[Your instructions] Continue the passage on the abolition of slavery and its ties to Bermuda, picking up right after its last sentence.

It took many decades of tireless campaigning to bring an end to the slave trade which wrecked the lives of millions of people over hundreds of years.

The Slave Trade Act, which banished Britain’s part in the Trans-Atlantic slave trade, was finally passed on March 25, 1807, following the extraordinary efforts of British social reformer and MP William Wilberforce.

Even then, it took many more years of protests before an act was passed in 1833 which abolished slavery in the British colonies, finally finishing a shameful chapter in human history. That act led to Emancipation Day in Bermuda, on August 1, 1834, when Bermuda’s 4,200 slaves, almost half the population, won immediate freedom.

Wilberforce’s campaign was helped, in no small part, by a number of remarkable characters with strong links to Bermuda. The most celebrated is Mary Prince, who was born into a family of slaves in Brackish Pond, Devonshire, in the late 18th Century.

Per-instance keypoint data:

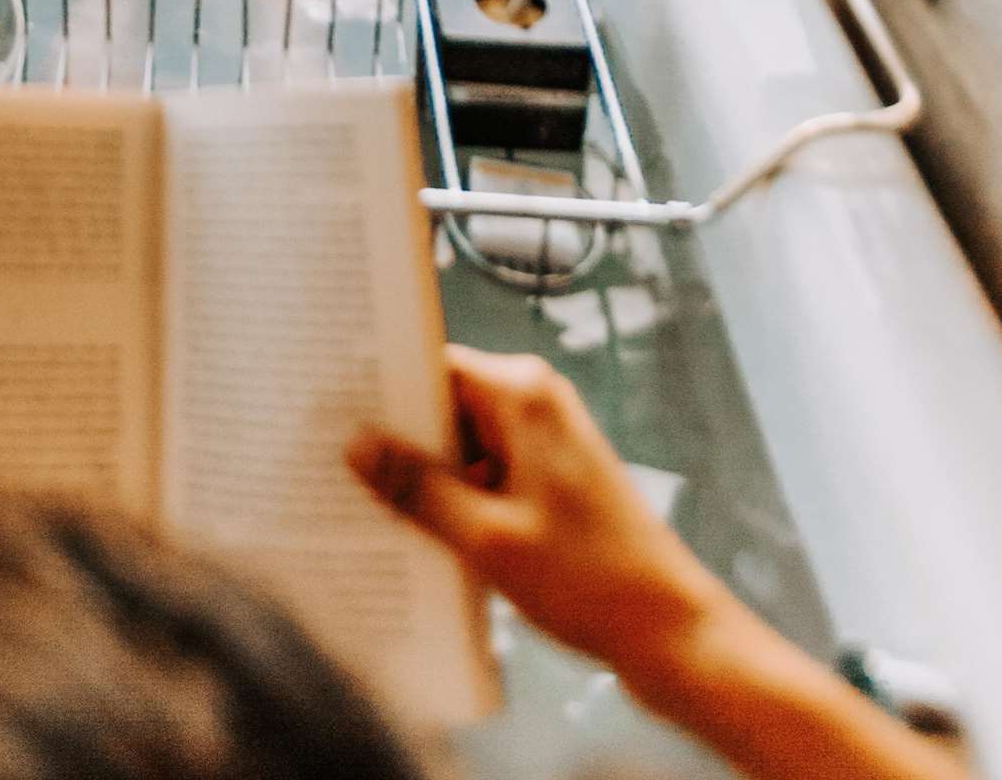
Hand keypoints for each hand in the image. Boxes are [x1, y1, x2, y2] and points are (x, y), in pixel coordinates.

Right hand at [348, 345, 732, 691]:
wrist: (672, 635)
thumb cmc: (589, 579)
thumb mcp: (488, 538)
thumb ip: (418, 489)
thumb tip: (356, 445)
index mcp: (523, 395)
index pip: (433, 366)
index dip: (382, 388)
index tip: (328, 410)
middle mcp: (537, 405)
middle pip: (446, 407)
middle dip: (399, 441)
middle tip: (334, 468)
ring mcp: (548, 446)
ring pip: (464, 448)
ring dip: (427, 481)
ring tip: (366, 510)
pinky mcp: (554, 485)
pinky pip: (488, 478)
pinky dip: (458, 504)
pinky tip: (419, 540)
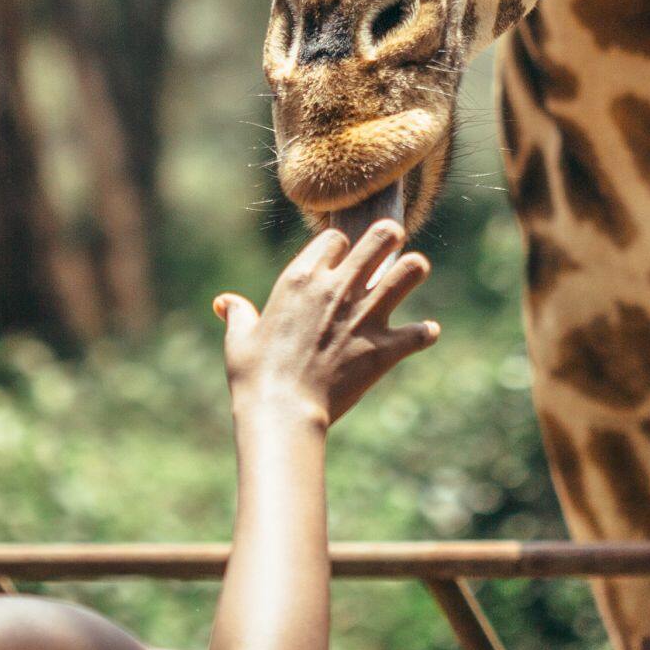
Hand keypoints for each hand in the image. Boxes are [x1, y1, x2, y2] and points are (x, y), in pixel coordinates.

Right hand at [218, 223, 436, 425]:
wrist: (282, 412)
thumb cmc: (255, 376)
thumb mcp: (239, 340)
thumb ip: (238, 315)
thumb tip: (225, 303)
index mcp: (301, 279)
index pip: (335, 238)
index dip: (340, 247)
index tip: (341, 260)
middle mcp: (337, 289)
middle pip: (381, 237)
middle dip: (389, 236)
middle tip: (392, 242)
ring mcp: (364, 316)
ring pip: (409, 271)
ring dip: (413, 270)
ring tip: (412, 273)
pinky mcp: (384, 348)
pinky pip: (420, 333)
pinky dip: (424, 333)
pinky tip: (424, 334)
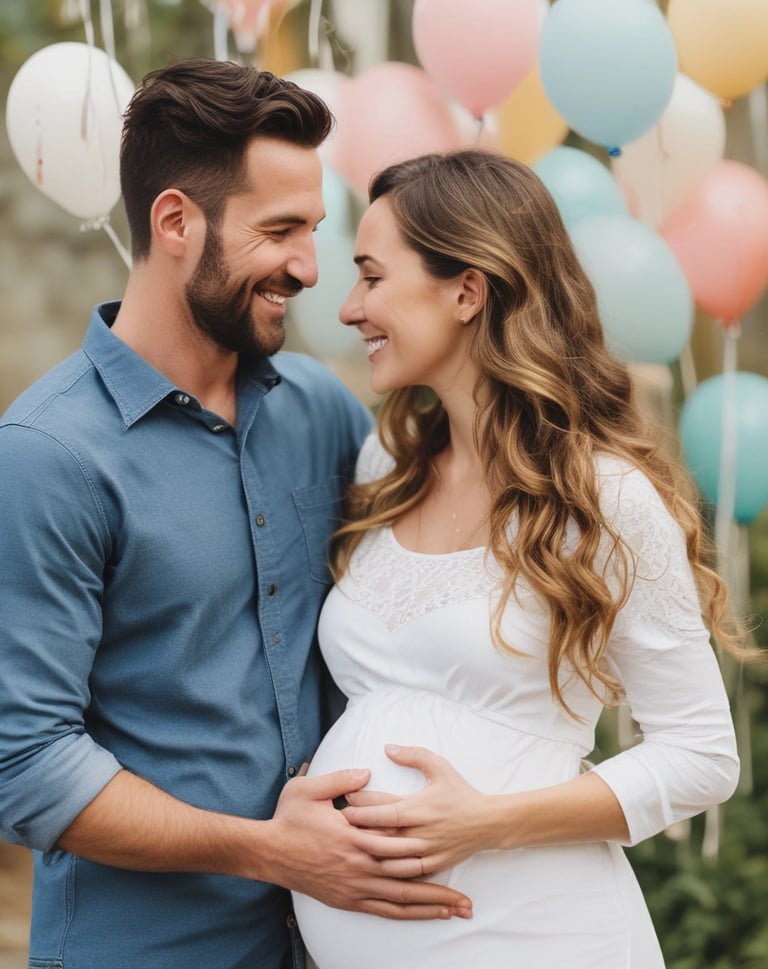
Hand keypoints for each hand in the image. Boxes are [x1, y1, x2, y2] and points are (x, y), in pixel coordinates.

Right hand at [260, 767, 472, 920]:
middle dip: (441, 890)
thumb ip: (341, 778)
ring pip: (400, 900)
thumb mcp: (309, 789)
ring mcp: (354, 887)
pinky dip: (407, 914)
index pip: (397, 843)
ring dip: (430, 907)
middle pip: (408, 879)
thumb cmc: (288, 819)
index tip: (453, 847)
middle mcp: (358, 866)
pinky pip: (383, 911)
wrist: (266, 852)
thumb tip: (367, 772)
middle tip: (469, 899)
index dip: (426, 846)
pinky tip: (423, 916)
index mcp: (353, 837)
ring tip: (457, 912)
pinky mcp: (347, 900)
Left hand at [343, 745, 497, 874]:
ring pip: (388, 860)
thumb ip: (413, 755)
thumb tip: (387, 748)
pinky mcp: (432, 866)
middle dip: (357, 831)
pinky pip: (404, 873)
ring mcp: (426, 853)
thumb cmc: (460, 792)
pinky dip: (386, 868)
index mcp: (419, 808)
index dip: (360, 808)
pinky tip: (374, 860)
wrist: (488, 822)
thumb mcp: (439, 766)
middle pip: (380, 838)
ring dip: (368, 852)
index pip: (382, 811)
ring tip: (351, 842)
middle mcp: (420, 833)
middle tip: (340, 824)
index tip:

[Answer section]
After suffering a torturous existence as a slave in Bermuda and the Caribbean, being sold from one abusive master to another, Prince ended up working as a servant in London.

Deciding she wanted to make the people of Britain aware of the horrors of captivity, Prince set to work on a chillingly descriptive book about her life.

In 1831, The History of Mary Prince, A West Indian Slave, became the first account of the life of a black woman published in England.

The book galvanised the anti-slavery movement, and helped ensure the abolition of slavery just two years later.

Another abolitionist was the former slave Olaudah Equiano, who spent four years as a crew member aboard a Bermudian sloop in the West Indies.

Equiano bought his own freedom from his American master in the 1760s, after raising $40 by engaging in his own profitable trading. He then travelled to Britain, where he joined Wilberforce’s campaign.

With his 1789 book, An Interesting Narrative of the Life of Olaudah Equiano, became the first black African to publish an attack against the slave trade.

And in a testament in 1814, he described his time as a captive in graphic detail.

“When I looked round the ship, too, and saw a multitude of black people, of every description, chained together, every one of their countenances expressing dejection and sorrow, I no longer doubted of my fate and, quite overpowered with horror and anguish, I fell motionless on the deck and fainted,” he stated.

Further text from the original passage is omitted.